Equity Commitment Letter, dated as of June 15, 2020

EX-10.1 3 ex10x1.htm EXHIBIT 10.1 - EQUITY COMMITMENT LETTER

Exhibit 10.1

 

 

 

June 15, 2020

 

 

 

Faith Dawn Limited

No. 9 Dalian North Road, Haping Road Centralized Industrial Park,

Harbin Development Zone,

Heilongjiang Province, P. R. China

 

Re: Equity Commitment Letter

 

Ladies and Gentlemen:

Mr. Jie Han (the “Sponsor”) is pleased to offer this commitment, subject to the terms and conditions contained in this letter agreement (“Agreement”), to purchase, or cause the purchase of, directly or indirectly, equity interests of Faith Dawn Limited, an exempted company with limited liability incorporated under the Laws of the Cayman Islands (“Parent”). Reference is made to the Agreement and Plan of Merger, to be entered into concurrently with this Agreement (as may be amended, restated, supplemented or otherwise modified from time to time in accordance with its terms, the “Merger Agreement”), by and among Parent, Faith Horizon Inc., a Nevada corporation and a wholly-owned subsidiary of Parent (“Merger Sub”), and China XD Plastics Company Limited, a Nevada corporation (the “Company”), pursuant to which Merger Sub will be merged with and into the Company, with the Company surviving that merger on the terms and conditions set forth in the Merger Agreement (the “Merger”). In the Merger, each share of common stock, par value $0.0001 per share, of the Company (other than the Excluded Shares), will be converted into the right to receive the Merger Consideration as set forth in the Merger Agreement. This Agreement is being delivered to the Parent in connection with the execution of the Merger Agreement by the Company, Parent and Merger Sub. Capitalized terms not otherwise defined in this Agreement shall have the meanings ascribed to them in the Merger Agreement, as in effect on the date hereof.

Recorded data
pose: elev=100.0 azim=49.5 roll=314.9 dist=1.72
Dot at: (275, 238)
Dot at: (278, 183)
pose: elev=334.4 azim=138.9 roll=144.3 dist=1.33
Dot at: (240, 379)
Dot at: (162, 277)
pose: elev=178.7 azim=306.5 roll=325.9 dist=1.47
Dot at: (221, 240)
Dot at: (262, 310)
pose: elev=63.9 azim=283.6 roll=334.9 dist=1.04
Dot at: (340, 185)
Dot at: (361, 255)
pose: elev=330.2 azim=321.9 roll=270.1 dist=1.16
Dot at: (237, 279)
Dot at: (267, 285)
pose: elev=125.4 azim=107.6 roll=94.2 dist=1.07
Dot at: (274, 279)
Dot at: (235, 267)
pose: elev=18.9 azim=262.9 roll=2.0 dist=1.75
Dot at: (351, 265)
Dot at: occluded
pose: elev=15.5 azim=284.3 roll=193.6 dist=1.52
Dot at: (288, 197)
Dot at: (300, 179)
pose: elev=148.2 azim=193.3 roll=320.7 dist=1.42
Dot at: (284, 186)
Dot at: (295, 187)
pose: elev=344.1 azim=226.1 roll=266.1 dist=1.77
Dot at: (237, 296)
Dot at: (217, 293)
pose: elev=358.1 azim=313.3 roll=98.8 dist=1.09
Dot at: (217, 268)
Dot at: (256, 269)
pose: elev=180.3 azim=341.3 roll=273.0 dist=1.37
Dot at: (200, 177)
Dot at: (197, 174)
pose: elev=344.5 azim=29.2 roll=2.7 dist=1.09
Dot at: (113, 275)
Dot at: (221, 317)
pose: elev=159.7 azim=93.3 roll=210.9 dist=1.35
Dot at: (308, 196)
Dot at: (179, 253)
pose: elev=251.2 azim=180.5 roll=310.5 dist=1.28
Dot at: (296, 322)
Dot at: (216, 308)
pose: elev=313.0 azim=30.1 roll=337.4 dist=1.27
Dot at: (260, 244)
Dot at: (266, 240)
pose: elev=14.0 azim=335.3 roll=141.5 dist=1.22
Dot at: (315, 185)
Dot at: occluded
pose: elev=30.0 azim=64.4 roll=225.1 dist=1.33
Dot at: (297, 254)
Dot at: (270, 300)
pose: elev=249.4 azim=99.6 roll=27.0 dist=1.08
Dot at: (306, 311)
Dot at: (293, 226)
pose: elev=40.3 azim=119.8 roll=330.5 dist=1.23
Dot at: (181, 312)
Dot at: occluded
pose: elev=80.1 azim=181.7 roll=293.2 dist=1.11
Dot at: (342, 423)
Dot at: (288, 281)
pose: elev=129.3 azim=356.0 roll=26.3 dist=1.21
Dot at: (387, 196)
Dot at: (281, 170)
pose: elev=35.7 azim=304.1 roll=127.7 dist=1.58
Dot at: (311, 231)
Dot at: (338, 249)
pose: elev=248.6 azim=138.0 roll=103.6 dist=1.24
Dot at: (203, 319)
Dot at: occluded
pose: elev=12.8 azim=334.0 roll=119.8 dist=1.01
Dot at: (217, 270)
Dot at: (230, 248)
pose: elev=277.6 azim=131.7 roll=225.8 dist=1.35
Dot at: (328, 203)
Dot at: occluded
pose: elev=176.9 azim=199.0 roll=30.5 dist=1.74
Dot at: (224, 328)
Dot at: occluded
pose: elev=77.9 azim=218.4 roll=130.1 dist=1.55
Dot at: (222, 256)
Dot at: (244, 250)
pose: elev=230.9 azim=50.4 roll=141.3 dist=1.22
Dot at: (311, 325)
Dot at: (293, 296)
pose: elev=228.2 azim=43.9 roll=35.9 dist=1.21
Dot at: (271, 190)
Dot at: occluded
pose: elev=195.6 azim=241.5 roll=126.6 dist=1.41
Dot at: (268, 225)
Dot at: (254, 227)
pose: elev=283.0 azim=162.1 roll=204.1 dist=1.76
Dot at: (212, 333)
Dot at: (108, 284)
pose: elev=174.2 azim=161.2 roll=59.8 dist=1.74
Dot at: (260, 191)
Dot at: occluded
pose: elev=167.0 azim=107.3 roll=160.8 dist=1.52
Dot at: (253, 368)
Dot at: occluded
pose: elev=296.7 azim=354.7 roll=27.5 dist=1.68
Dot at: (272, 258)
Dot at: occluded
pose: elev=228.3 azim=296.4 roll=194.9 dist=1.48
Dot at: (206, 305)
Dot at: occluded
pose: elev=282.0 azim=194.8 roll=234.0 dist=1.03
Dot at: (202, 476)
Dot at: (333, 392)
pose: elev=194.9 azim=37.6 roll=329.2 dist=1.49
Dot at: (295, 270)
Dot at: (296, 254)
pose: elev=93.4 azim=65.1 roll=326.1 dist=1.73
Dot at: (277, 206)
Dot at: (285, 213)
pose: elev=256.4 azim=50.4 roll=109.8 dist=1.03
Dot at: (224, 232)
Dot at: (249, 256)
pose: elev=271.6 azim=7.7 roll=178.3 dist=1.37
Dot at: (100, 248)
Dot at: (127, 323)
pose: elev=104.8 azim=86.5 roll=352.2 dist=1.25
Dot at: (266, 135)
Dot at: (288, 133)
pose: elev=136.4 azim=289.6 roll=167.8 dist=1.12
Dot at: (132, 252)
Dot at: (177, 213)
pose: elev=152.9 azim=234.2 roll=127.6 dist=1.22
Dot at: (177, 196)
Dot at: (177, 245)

# [Directives]
1 > Reproduce the full equity commitment letter above without any changes.
2 > From the records, write out the lines beginning with the line that contains "pose: elev=277.6 azim=131.7" and ending with the line that contains "Dot at: (296, 254)", including both of those lines. Write no other lines.

# [Completed exercise]
1 >
Equity Commitment Letter, dated as of June 15, 2020

EX-10.1 3 ex10x1.htm EXHIBIT 10.1 - EQUITY COMMITMENT LETTER

Exhibit 10.1

 

 

 

June 15, 2020

 

 

 

Faith Dawn Limited

No. 9 Dalian North Road, Haping Road Centralized Industrial Park,

Harbin Development Zone,

Heilongjiang Province, P. R. China

 

Re: Equity Commitment Letter

 

Ladies and Gentlemen:

Mr. Jie Han (the “Sponsor”) is pleased to offer this commitment, subject to the terms and conditions contained in this letter agreement (“Agreement”), to purchase, or cause the purchase of, directly or indirectly, equity interests of Faith Dawn Limited, an exempted company with limited liability incorporated under the Laws of the Cayman Islands (“Parent”). Reference is made to the Agreement and Plan of Merger, to be entered into concurrently with this Agreement (as may be amended, restated, supplemented or otherwise modified from time to time in accordance with its terms, the “Merger Agreement”), by and among Parent, Faith Horizon Inc., a Nevada corporation and a wholly-owned subsidiary of Parent (“Merger Sub”), and China XD Plastics Company Limited, a Nevada corporation (the “Company”), pursuant to which Merger Sub will be merged with and into the Company, with the Company surviving that merger on the terms and conditions set forth in the Merger Agreement (the “Merger”). In the Merger, each share of common stock, par value $0.0001 per share, of the Company (other than the Excluded Shares), will be converted into the right to receive the Merger Consideration as set forth in the Merger Agreement. This Agreement is being delivered to the Parent in connection with the execution of the Merger Agreement by the Company, Parent and Merger Sub. Capitalized terms not otherwise defined in this Agreement shall have the meanings ascribed to them in the Merger Agreement, as in effect on the date hereof.

2 >
pose: elev=277.6 azim=131.7 roll=225.8 dist=1.35
Dot at: (328, 203)
Dot at: occluded
pose: elev=176.9 azim=199.0 roll=30.5 dist=1.74
Dot at: (224, 328)
Dot at: occluded
pose: elev=77.9 azim=218.4 roll=130.1 dist=1.55
Dot at: (222, 256)
Dot at: (244, 250)
pose: elev=230.9 azim=50.4 roll=141.3 dist=1.22
Dot at: (311, 325)
Dot at: (293, 296)
pose: elev=228.2 azim=43.9 roll=35.9 dist=1.21
Dot at: (271, 190)
Dot at: occluded
pose: elev=195.6 azim=241.5 roll=126.6 dist=1.41
Dot at: (268, 225)
Dot at: (254, 227)
pose: elev=283.0 azim=162.1 roll=204.1 dist=1.76
Dot at: (212, 333)
Dot at: (108, 284)
pose: elev=174.2 azim=161.2 roll=59.8 dist=1.74
Dot at: (260, 191)
Dot at: occluded
pose: elev=167.0 azim=107.3 roll=160.8 dist=1.52
Dot at: (253, 368)
Dot at: occluded
pose: elev=296.7 azim=354.7 roll=27.5 dist=1.68
Dot at: (272, 258)
Dot at: occluded
pose: elev=228.3 azim=296.4 roll=194.9 dist=1.48
Dot at: (206, 305)
Dot at: occluded
pose: elev=282.0 azim=194.8 roll=234.0 dist=1.03
Dot at: (202, 476)
Dot at: (333, 392)
pose: elev=194.9 azim=37.6 roll=329.2 dist=1.49
Dot at: (295, 270)
Dot at: (296, 254)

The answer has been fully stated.